* **TEXT EXCERPT**:

◆ ◆ ◆ ◆ ◆ ◆ ◆

'War on terror diverted US resources from disaster prevention'

Afp, Washington
Four years after the September 11 attacks, the failure of the US emergency services to handle the onslaught of Hurricane Katrina is due to resources being diverted to the "war on terror," experts say. With thousands of National Guard soldiers deployed in Iraq and medical resources being diverted to deal with a potential biological attack, the southern United States was less prepared than it might have been when Katrina struck on August 29.

"The most recent effects of these diversions of funding have been seen in the unfolding tragedy of Hurricane Katrina in New Orleans and the surrounding area," said Erica Frank from Emory University School of Medicine in Atlanta.

"Had there been more bodies on the ground, there would have been fewer deaths. But 7,000 National Guards from Louisiana and Mississippi are deployed in Iraq," she said.

In June 2004, southern Louisia-na's emergency management chief Walter Maestri told the local Time Picayune newspaper that federal funds appeared to have been diverted instead of paying for repairs the state's dykes, designed to protect the low-lying region from flooding.

"Nobody locally is happy that the levees can't be finished, and we are doing everything we can to make the case that this is a security issue for us," he wrote at the time.

"It appears that the money has been moved in the president's budget to handle homeland security and the war in Iraq, and I suppose that's the price we pay."

Had the thousands of the National Guard deployed in Iraq instead been at home, Frank said, they would have been on hand to help prevent the disaster, to have rescued those trapped, contained the human losses and helped survivors.

◆ ◆ ◆ ◆ ◆ ◆ ◆

* **RAW DATA**:

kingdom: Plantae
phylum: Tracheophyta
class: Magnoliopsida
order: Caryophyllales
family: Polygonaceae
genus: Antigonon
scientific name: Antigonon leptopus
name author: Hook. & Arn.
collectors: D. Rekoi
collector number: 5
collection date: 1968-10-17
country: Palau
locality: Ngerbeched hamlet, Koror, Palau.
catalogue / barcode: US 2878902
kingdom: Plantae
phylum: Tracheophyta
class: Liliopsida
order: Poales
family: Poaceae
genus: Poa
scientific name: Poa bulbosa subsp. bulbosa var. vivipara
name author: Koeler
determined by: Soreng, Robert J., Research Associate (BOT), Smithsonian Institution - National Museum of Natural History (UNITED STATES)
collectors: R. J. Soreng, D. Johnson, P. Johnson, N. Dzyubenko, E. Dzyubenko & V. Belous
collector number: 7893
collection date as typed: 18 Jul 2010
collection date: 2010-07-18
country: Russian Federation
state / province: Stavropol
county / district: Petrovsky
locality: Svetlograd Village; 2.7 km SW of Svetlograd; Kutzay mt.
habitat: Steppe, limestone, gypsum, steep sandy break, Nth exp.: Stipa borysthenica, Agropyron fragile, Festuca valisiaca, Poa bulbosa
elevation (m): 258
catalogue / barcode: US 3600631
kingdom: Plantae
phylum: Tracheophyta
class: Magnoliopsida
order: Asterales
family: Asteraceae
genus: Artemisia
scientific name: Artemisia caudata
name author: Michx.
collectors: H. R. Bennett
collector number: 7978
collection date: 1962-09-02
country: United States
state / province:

◆ ◆ ◆ ◆ ◆ ◆ ◆

* **HOW TO COMPLETE THIS TASK**:
Answer these questions about the article on Hurricane Katrina and the "war on terror":
(a) On what date did Katrina strike?
(b) According to Erica Frank, how many National Guards from Louisiana and Mississippi are deployed in Iraq?
(c) Which newspaper did Walter Maestri speak to in June 2004?

* **WRITTEN SOLUTION**:
(a) August 29
(b) 7,000
(c) The local Time Picayune